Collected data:

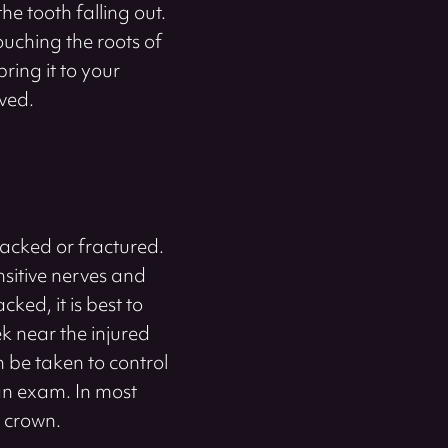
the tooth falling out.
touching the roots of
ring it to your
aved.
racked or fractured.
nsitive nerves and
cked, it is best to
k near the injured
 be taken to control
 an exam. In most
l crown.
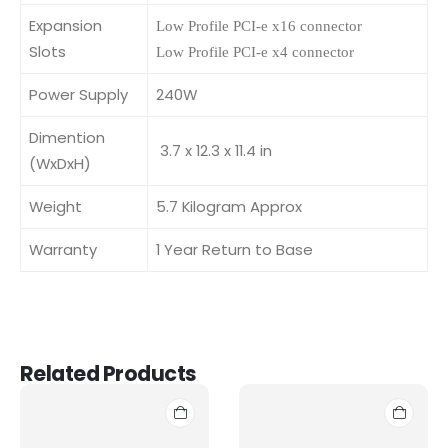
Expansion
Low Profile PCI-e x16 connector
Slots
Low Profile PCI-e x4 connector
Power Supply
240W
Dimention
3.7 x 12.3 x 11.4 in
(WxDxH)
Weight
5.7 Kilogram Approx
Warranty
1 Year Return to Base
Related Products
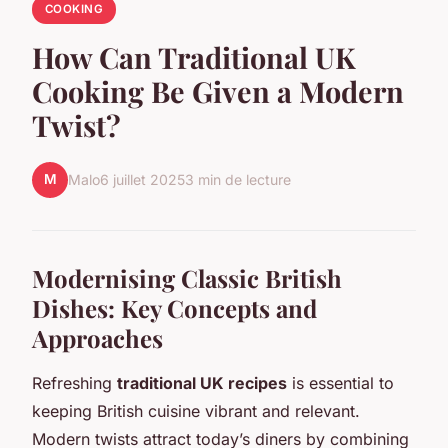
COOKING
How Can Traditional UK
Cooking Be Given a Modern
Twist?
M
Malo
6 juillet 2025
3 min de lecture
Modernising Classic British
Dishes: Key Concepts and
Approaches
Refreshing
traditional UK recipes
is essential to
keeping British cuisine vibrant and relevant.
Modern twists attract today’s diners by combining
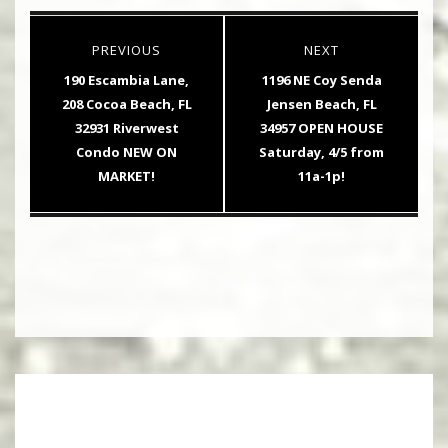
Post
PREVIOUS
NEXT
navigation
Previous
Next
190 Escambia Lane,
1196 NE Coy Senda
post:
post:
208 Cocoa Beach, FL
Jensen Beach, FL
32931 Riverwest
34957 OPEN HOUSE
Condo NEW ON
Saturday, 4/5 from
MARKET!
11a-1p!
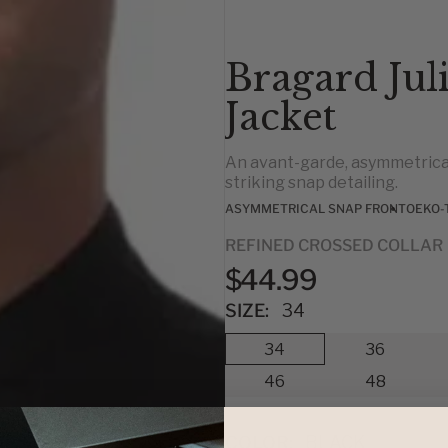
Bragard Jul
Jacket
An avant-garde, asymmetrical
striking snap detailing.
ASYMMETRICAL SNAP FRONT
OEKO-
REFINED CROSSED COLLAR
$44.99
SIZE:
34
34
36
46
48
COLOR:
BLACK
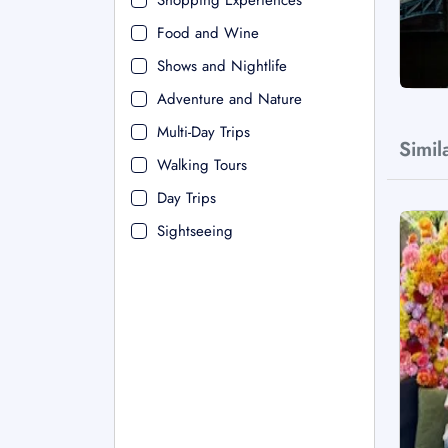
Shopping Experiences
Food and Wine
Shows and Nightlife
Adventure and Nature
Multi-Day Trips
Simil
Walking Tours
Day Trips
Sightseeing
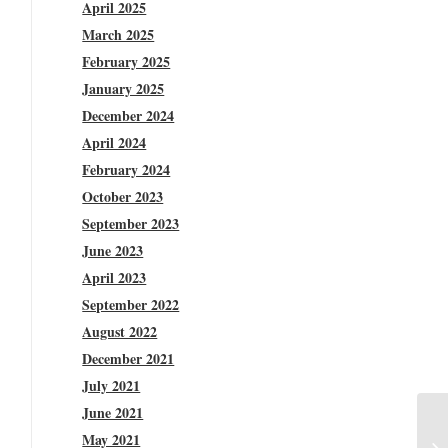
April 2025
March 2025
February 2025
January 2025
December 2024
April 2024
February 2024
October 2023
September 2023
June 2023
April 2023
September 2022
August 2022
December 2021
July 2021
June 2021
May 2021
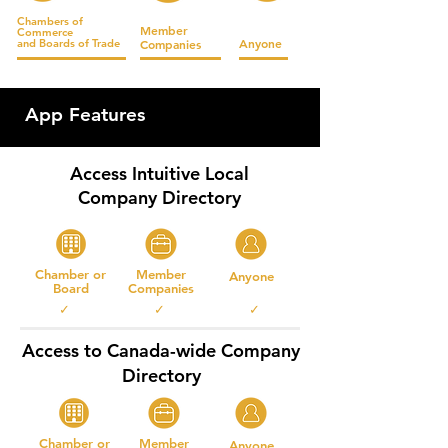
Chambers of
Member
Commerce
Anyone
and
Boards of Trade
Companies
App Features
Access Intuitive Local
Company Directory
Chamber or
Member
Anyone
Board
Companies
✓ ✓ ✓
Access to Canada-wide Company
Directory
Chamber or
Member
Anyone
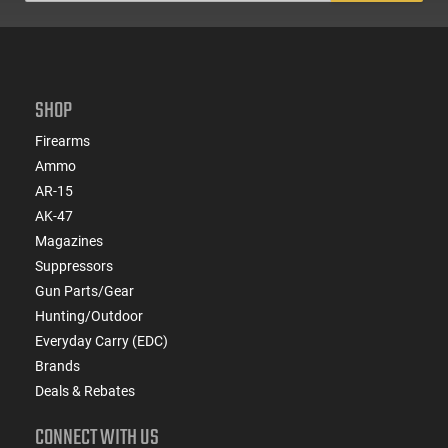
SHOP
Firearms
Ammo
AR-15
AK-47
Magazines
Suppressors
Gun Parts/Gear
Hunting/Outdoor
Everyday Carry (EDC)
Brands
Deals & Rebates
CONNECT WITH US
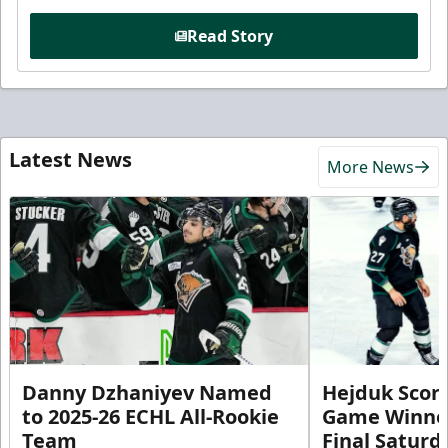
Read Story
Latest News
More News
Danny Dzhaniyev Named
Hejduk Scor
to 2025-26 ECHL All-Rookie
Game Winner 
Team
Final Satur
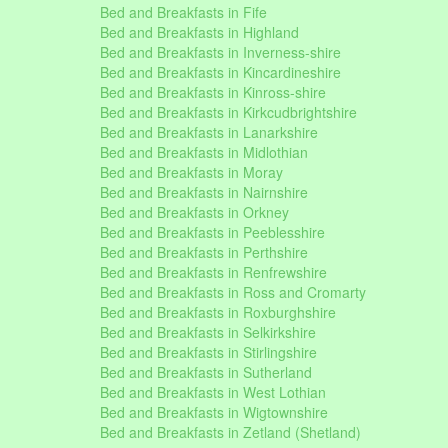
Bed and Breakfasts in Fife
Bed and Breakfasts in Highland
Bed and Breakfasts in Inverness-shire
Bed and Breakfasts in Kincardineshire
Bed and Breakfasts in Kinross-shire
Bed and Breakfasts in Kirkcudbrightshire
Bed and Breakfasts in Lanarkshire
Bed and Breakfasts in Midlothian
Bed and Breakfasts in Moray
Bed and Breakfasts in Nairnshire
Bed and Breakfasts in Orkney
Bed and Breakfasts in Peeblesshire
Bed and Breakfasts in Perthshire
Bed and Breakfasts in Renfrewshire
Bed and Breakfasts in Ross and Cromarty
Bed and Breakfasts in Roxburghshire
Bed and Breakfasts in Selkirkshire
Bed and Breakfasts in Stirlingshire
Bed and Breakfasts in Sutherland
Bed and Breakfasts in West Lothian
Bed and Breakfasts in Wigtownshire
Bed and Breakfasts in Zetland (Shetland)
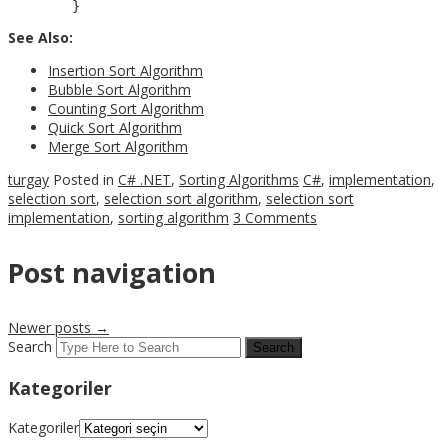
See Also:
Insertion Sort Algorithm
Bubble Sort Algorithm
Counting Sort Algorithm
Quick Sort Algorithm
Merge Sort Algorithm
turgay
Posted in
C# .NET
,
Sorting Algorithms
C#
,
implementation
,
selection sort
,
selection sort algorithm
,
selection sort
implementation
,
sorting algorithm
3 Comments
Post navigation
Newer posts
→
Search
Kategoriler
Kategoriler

---

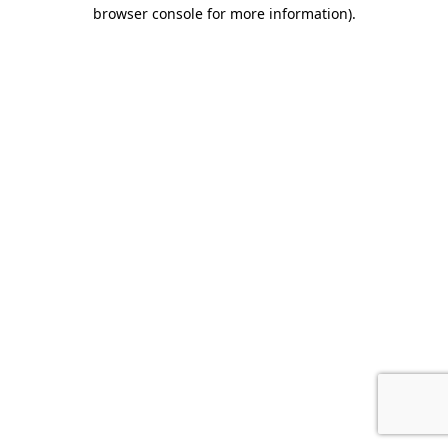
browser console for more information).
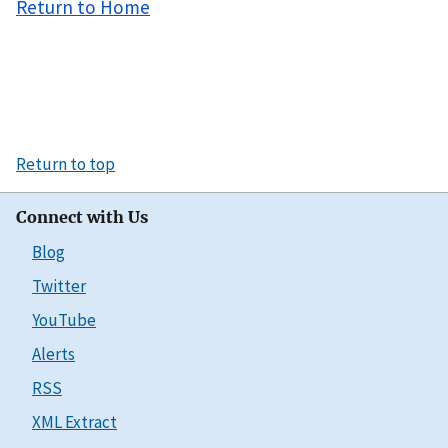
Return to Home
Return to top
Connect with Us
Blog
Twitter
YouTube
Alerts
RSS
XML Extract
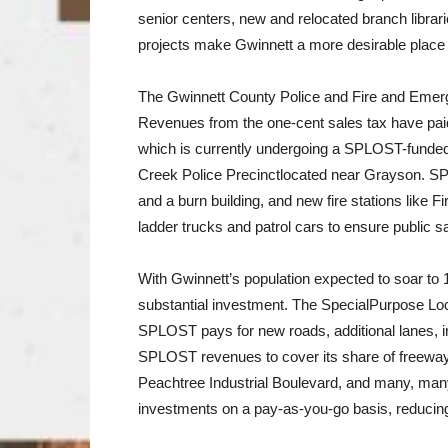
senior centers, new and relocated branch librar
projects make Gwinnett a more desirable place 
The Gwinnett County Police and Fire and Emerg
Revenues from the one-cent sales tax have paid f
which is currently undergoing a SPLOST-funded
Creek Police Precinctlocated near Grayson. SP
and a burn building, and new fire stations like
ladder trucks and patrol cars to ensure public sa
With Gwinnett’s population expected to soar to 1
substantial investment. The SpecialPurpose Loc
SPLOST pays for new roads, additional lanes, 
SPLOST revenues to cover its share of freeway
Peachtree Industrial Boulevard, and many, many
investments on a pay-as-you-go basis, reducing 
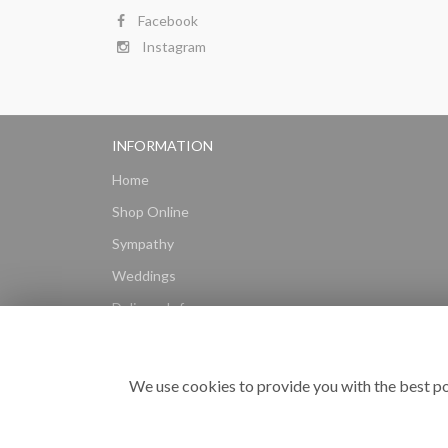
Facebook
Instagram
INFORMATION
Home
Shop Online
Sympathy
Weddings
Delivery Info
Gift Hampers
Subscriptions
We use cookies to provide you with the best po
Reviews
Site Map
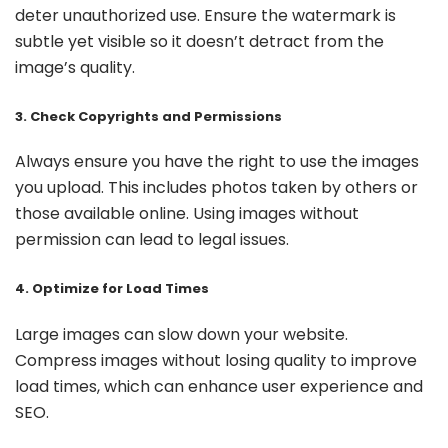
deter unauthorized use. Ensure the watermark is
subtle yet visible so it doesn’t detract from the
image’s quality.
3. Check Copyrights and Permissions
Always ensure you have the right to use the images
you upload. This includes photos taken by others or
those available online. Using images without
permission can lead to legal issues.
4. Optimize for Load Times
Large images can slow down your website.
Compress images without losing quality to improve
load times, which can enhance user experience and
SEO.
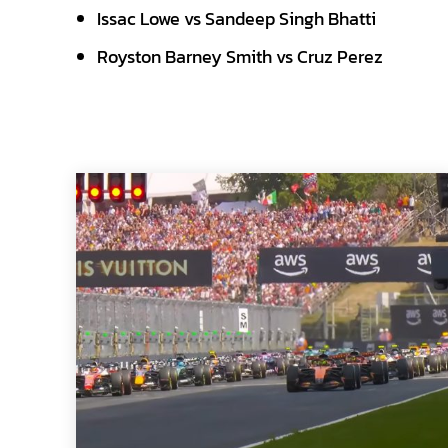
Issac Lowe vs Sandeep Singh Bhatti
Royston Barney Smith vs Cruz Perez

* _What is being asked_: Determine how many lines of the records above hold the word "which" and give the number with nothing added.

* _Task output_: 2